Politiquement, le Green New Deal permettrait de répondre aux exigences de ceux qui veulent agir face aux urgences sociétales, tout en convainquant ceux qui hésitent et se sentent menacés par le changement, en proposant une forme de nouveau Contrat social, ou « nouvelle donne » pour reprendre l’expression de New Deal, qui garantisse la solidarité et l’équité, la justice sociale, tout en approfondissant la démocratie. Économiquement et socialement, le Green New Deal entend libérer la puissance d’initiative, d’investissement, la formation, la recherche et l’emploi publics et privés afin de mener une transition à un rythme compatible avec les urgences. Les tenants du Green New Deal proposeraient donc un saut démocratique de la gouvernance politique : il s’agit de rendre possible ce qui est considéré aujourd’hui comme impossible politiquement. Cet argumentaire explique sans doute pourquoi il semble que le nombre d’acteurs qui défendent l’idée de Green New Deal augmente progressivement ((On emploie ici le terme de Green New Deal plutôt que Green Deal ou New Green Deal, pour exprimer l’articulation entre l’ambition environnementale et sociale de ce concept, et insister sur le caractère socio-politique prépondérant d’un nouveau Contrat social, ou Pacte social, via le rapprochement des termes New et Deal, « nouvelle donne ». On utilise ici l’expression de Contrat social, issue de la tradition politique européenne depuis Rousseau.)).
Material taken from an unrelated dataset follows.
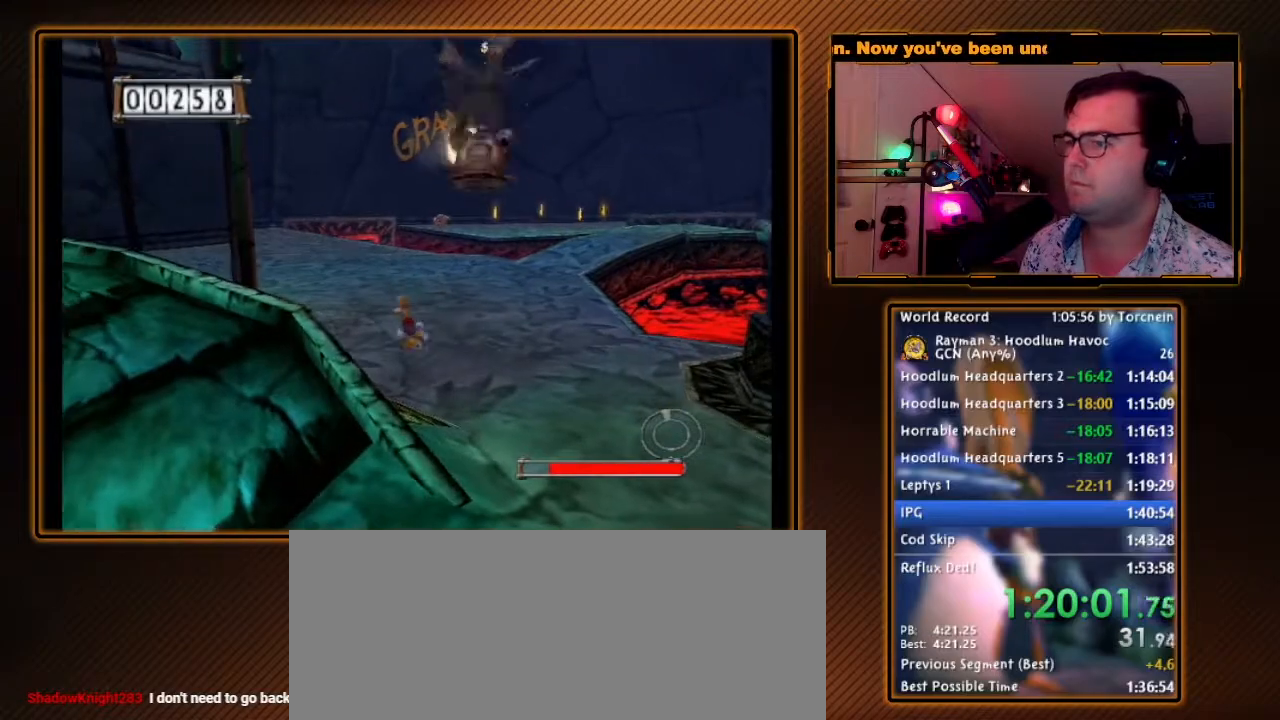
{"buttons": [], "left_stick": "center", "right_stick": "center", "events": [[183, "left_stick", "center"]]}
Étant donné ces enjeux, l’idée de Green New Deal soulève de multiples questions scientifiques, politiques et philosophiques. Alors que les démocraties fonctionnent par réformes progressives et sont soumises aux changements de majorités, aux luttes des minorités et aux interventions des intérêts particuliers, comment déclencher et accélérer le changement pour éviter les menaces identifiées, tout en maintenant et renforçant les droits fondamentaux et l’équité sociale ? Comment éviter une relance purement keynésienne d’une croissance économique qui a toujours été destructrice ? Comment empêcher l’État de se transformer en monstre bureaucratique à tendance autoritaire ? Quelle leçon peut-on tirer de l’expérience du New Deal lancé dans les années trente aux États-Unis ? Comment conceptualiser un Green New Deal compatible avec l’écologie politique ? Avec quels outils critiques analyser les propositions actuelles qui se rattachent à ce concept de Green New Deal ? Face à ce vaste programme potentiel d’investigation prospective pour l’écologie politique, cet article se contentera modestement de proposer quelques points de repères possibles pour la réflexion scientifique et politique, en s’interrogeant sur :
• l’origine de l’idée de Green New Deal ;
• son articulation possible avec une série d’idées proposés dans la littérature politique, conceptualisées ici comme l’Urgence, l’État, la Transition, l’État d’Urgence écologique, la Transition, ses contraintes et sa finalité ;
• la possibilité et la nécessité du concept de nouveau Contrat social écologique ;
• ce que pourrait signifier le concept de Green New Deal articulé à ces notions ;
• les questions qui pourraient alors permettre d’évaluer scientifiquement et politiquement les propositions concrètes de Green New Deal.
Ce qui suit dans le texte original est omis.